Despite their vital role, farm workers are locked out of many of the labor protections that other workers have – overtime pay, disability insurance, proper sanitation, collective bargaining rights. They are provided substandard housing and medical care, if any at all. They are often victims of discrimination and violence in the communities in which they live and work.
An atmosphere of jubilation surrounded the successful pilgrimage. Mariachis played festive music. Children, who had marched the 200 miles with their families, played in the spring breeze. Prayers commemorated the long journey. Migrant workers shared their experiences with the assembled crowd.
Rosario, a worker from Sodus, N.Y., representing a farm workers’ institute there, described how she left her home in Mexico a year ago. Her children remain in Mexico, while she works long, hard hours in the fields to support them.
Sen.
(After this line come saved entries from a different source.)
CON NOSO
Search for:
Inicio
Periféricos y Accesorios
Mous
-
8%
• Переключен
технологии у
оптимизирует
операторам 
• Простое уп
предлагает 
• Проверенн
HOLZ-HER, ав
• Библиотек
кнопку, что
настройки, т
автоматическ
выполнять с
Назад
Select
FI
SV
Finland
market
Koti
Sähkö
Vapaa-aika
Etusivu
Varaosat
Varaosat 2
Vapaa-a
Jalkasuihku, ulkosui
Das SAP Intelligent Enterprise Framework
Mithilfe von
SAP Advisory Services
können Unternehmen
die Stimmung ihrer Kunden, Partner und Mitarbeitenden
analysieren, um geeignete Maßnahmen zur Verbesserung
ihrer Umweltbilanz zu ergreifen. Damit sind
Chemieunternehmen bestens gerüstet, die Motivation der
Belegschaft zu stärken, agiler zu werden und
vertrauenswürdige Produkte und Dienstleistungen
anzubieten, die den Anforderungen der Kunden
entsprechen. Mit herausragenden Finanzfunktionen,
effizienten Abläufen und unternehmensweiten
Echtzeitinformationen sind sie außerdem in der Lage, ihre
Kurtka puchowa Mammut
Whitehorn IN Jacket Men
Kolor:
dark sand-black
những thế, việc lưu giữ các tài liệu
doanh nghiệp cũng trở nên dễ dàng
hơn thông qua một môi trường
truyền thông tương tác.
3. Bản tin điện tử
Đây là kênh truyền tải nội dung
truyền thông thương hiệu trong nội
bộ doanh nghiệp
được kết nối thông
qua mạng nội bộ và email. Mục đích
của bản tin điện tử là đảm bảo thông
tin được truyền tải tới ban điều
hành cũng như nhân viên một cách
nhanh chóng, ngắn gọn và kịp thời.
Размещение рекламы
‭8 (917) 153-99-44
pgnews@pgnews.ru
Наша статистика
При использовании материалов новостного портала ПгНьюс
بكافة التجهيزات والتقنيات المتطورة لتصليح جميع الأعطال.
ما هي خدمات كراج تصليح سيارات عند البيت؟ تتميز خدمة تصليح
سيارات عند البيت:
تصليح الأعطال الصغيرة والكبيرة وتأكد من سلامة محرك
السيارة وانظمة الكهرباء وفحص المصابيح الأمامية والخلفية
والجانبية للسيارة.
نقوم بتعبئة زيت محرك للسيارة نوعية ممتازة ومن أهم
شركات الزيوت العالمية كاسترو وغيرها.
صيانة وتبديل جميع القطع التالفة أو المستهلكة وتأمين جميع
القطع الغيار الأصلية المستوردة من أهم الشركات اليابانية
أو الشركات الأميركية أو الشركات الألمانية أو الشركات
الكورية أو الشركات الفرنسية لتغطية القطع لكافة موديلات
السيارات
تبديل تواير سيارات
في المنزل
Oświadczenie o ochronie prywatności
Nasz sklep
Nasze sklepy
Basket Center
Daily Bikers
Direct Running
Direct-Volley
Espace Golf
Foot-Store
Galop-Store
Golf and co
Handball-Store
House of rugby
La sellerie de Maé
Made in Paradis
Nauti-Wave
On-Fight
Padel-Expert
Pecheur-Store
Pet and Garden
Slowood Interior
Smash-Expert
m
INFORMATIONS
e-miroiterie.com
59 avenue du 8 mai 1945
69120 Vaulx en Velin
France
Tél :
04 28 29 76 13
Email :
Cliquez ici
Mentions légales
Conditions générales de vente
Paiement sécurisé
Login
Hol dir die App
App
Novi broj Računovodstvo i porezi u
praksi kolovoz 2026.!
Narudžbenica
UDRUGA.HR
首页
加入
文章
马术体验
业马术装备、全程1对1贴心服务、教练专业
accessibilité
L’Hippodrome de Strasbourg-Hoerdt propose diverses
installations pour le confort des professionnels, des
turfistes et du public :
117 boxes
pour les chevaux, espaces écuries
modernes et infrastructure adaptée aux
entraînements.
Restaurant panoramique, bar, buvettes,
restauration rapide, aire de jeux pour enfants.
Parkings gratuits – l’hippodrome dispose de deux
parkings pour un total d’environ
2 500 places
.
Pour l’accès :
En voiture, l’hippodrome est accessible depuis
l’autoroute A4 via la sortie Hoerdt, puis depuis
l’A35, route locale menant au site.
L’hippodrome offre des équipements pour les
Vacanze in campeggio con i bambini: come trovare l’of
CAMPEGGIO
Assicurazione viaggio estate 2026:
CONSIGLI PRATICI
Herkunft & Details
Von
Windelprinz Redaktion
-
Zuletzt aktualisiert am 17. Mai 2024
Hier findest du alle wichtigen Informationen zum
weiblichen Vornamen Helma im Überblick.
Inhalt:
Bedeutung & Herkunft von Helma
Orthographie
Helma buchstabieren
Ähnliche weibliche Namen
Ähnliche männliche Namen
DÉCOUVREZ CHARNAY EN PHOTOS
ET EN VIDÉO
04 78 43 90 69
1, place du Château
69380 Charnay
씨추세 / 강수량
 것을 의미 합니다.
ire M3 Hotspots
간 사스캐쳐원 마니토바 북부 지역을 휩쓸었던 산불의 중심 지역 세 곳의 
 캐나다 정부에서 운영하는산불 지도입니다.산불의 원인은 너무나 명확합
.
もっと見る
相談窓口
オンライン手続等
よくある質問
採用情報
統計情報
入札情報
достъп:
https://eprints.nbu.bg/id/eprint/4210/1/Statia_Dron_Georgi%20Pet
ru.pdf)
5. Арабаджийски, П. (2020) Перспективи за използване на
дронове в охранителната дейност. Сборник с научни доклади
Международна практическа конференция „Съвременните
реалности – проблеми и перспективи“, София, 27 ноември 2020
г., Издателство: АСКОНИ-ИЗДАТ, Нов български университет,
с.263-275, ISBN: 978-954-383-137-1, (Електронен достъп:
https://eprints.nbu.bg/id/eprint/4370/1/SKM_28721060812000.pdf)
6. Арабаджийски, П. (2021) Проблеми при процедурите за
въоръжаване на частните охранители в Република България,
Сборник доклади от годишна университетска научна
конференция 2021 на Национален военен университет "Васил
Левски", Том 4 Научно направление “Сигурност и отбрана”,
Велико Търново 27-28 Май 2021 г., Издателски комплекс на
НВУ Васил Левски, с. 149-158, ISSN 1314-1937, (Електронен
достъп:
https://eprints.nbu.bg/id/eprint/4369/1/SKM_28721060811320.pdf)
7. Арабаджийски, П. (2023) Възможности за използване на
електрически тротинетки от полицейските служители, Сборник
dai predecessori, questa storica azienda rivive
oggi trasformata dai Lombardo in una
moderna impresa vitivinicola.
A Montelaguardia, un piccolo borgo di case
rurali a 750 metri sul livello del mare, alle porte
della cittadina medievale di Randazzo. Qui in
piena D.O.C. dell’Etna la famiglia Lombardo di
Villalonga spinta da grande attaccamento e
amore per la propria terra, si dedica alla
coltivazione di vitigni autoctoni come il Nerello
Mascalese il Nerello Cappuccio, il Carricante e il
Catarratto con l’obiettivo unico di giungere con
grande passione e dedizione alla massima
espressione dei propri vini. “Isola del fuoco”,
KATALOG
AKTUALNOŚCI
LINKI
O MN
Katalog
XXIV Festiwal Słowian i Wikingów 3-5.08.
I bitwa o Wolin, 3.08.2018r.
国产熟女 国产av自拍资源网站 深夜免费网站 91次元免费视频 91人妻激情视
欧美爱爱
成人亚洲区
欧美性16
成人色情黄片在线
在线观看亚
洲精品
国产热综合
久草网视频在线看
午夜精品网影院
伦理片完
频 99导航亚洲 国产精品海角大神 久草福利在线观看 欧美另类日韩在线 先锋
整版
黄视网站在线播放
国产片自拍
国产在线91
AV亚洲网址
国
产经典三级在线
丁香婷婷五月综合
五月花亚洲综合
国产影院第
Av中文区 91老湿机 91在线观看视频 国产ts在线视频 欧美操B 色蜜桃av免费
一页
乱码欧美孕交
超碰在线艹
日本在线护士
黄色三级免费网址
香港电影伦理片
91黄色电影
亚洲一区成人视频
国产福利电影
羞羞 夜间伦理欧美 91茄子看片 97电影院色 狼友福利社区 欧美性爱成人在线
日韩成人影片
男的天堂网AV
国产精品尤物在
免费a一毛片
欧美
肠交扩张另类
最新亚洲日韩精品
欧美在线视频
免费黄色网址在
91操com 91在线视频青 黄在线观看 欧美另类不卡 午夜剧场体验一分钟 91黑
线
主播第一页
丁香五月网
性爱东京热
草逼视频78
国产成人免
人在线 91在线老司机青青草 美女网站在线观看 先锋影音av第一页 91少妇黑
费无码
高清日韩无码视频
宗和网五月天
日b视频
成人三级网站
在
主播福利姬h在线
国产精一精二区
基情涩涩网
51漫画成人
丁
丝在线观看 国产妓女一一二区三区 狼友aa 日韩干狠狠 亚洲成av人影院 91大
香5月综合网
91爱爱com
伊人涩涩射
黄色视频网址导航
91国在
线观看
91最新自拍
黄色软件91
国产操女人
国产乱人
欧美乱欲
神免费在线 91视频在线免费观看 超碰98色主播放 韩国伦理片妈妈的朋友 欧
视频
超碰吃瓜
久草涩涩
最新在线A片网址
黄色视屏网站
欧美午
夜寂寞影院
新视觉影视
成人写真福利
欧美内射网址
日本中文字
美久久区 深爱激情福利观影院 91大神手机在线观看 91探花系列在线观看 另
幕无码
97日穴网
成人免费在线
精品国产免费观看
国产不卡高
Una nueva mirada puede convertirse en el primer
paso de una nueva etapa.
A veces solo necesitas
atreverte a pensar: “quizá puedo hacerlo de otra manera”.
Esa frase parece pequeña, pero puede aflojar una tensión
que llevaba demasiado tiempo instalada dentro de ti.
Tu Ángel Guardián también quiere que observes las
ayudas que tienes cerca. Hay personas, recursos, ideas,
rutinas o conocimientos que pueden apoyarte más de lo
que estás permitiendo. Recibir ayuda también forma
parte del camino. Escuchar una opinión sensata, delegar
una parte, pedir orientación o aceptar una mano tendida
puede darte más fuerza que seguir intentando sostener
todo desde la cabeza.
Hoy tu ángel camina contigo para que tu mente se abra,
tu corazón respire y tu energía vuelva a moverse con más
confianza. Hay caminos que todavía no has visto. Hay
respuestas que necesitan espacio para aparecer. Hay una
Olga Mendez (R-Bronx), sponsor of the Farmworker Fair Labor Practices Act and the first Puerto Rican woman elected to a state legislature in the U.S. mainland, gave an update on the bill, which has been referred to the Labor Committee since March of 2003.
The rally was attended by many leaders from the labor movement, as well as leaders from farm worker struggles throughout the country.
Dennis Hughes, president of the New York State AFL-CIO, brought greetings on behalf of the labor movement. Remarking on the shameful fact that – in the most unionized state in the country – farm workers are exempted from basic rights, Hughes told the workers, “We in the New York State AFL-CIO will not rest until you get the full rights as any other worker in this state!”
Lucas Benitez, leader of the Coalition of Immokalee Workers in Florida, which is leading a boycott of Taco Bell because of its support for slave-like working conditions in the tomato fields, told the workers that their two struggles are going down the same path – toward guarantees of overtime pay, vacation, the right to organize, and a dignified salary.
Pointing to a fountain, glimmering in the noontime sun, Benitez said farm workers cannot rest “until justice rises up like the water of that fountain.”